Somewhat expectedly, the overwhelming majority of dwellings were single family dwellings, as that is what is most prevalent, followed by apartments and townhouse which are also rising in popularity it feels like. To start looking at more variables, I wanted to get a feel for if any had a higher correlation with each other, so I made the following heat map to explore this.

Heatmap

There is a lot of information there, but I will be focusing on some highlights. If you want to explore more, there is an interactive version of this chart on the dashboard linked at the beginning.
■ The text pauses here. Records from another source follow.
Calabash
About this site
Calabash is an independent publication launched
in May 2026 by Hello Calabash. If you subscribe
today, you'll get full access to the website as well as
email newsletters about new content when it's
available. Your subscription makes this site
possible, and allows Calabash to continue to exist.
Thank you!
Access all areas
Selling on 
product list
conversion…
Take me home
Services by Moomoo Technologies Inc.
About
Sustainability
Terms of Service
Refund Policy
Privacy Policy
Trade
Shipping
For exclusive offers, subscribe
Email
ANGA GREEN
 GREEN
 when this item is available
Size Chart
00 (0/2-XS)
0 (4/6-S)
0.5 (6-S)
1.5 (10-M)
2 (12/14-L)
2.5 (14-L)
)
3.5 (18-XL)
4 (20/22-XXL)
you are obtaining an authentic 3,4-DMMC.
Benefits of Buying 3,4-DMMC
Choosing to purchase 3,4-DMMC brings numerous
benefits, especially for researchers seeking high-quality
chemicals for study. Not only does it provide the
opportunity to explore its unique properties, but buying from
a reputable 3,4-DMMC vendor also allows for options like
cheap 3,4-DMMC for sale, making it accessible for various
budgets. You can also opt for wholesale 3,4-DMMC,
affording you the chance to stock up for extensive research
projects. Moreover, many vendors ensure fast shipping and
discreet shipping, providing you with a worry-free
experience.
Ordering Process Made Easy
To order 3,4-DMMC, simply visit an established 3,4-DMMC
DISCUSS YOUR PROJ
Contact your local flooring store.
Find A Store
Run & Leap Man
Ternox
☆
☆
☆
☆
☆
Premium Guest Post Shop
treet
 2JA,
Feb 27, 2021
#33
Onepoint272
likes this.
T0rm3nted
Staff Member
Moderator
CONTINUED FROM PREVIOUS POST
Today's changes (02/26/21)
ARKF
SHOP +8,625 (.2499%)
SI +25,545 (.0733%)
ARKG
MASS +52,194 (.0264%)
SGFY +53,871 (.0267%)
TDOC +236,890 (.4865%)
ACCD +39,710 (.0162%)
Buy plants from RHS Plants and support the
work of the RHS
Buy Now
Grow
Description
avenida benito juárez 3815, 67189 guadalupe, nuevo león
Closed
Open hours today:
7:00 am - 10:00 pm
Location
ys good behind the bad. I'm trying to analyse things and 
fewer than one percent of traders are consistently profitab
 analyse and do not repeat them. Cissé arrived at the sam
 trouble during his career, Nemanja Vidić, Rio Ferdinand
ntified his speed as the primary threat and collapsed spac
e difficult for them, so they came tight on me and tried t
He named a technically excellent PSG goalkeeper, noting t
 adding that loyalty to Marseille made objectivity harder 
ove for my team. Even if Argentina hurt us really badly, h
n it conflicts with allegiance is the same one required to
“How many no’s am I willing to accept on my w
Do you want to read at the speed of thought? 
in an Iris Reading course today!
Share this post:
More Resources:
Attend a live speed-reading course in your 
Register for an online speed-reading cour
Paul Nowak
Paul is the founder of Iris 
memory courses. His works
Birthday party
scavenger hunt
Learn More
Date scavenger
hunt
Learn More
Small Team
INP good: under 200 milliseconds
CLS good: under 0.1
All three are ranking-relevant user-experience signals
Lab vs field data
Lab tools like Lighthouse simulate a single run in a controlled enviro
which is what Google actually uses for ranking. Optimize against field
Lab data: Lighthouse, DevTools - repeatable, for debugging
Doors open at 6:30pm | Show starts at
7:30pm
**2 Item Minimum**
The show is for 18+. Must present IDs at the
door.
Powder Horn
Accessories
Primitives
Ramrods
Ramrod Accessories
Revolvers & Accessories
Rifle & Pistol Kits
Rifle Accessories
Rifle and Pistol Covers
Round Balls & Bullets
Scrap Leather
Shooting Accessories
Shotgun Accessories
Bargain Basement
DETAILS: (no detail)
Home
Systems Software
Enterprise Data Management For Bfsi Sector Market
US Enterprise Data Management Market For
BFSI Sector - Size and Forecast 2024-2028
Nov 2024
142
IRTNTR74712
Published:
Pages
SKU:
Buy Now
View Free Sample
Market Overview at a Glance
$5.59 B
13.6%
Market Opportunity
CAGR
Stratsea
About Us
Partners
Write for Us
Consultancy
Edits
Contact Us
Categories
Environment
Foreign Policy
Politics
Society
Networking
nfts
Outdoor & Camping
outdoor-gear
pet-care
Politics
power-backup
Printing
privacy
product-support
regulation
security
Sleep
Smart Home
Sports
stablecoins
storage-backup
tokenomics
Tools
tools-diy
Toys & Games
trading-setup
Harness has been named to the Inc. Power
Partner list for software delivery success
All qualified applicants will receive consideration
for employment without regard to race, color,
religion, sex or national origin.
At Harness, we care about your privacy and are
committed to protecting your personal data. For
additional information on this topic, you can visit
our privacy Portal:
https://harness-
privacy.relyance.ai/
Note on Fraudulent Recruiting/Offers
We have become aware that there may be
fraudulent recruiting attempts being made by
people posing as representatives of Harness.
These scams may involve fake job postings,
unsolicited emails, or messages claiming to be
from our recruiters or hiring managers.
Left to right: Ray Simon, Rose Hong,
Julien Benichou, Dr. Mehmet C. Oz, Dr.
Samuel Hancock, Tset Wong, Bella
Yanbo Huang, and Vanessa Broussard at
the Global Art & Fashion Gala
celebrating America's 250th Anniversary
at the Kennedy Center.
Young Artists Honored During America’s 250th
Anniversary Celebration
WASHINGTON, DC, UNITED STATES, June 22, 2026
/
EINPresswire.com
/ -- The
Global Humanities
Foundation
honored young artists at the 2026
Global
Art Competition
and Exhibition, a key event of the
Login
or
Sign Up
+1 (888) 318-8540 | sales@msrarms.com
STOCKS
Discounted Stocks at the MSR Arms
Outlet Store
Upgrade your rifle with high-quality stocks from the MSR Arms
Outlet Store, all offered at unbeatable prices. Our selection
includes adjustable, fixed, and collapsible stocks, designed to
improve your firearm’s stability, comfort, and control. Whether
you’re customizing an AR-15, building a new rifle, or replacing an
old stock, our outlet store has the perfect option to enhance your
Focusing on the TOT_VALUE field, it seems to have the highest correlation with the square footage and unit count of the dwelling, which would make some sense, and things like apartment building and condo buildings would be more expensive than just a single family house. This made me want to look a bit into how the different types of dwellings might impact things like acres of the property, so I created a scatter plot that shows how the amount of acres and the price impact each other, colored by their type.

Val vs Acre

I found this visualization to highlight some very interesting things. We see a lot of the dwellings of the same types clustered around each other, following a similar pattern based on the type of dwelling, which does follow what I would think. It is much easier for a single family house to have more land without impacting price too much, especially compared to apartment building or condos, which seem to have steep increases in price for little increases in acreage. This then lead me to consider what the relationship between price and the square footage of the house.

Val vs Sqft

This did follow what I would think, that there is a pretty clear relationship between the price of the house, and how much square feet the house has. In general, there is very little variance, so the type of dwelling or other factors such as location don’t seem to be very relevant to this relationship. One final aspect I wanted to explore some was if there was any relation between when the house was built and its price.

YR Price

Looking at this scatter plot, there are a few interesting things to note. One thing I noticed was that over the more recent years, there has been a good amount more of condos and apartment buildings being built. I also found it interesting that it was really only within the last few decades that house prices have started getting very high. This is certainly understandable though, as inflation leads to higher prices of everything, and in recent years, it is easier and more common for people to have larger amounts of money available, and thus being able to afford and want nice and more expensive homes.

Conclusion

At the end of this analysis, there have been many interesting things I have learned. There are many factors that all contribute to housing prices, but there are some like square footage that clearly have a more direct relationship. There is still plenty more to explore with this data, as well as seeing if we can build a model that would help us estimate the price of a house with certain features. If you want to see the code and the data I used for this post, you can go to my repository to see more details.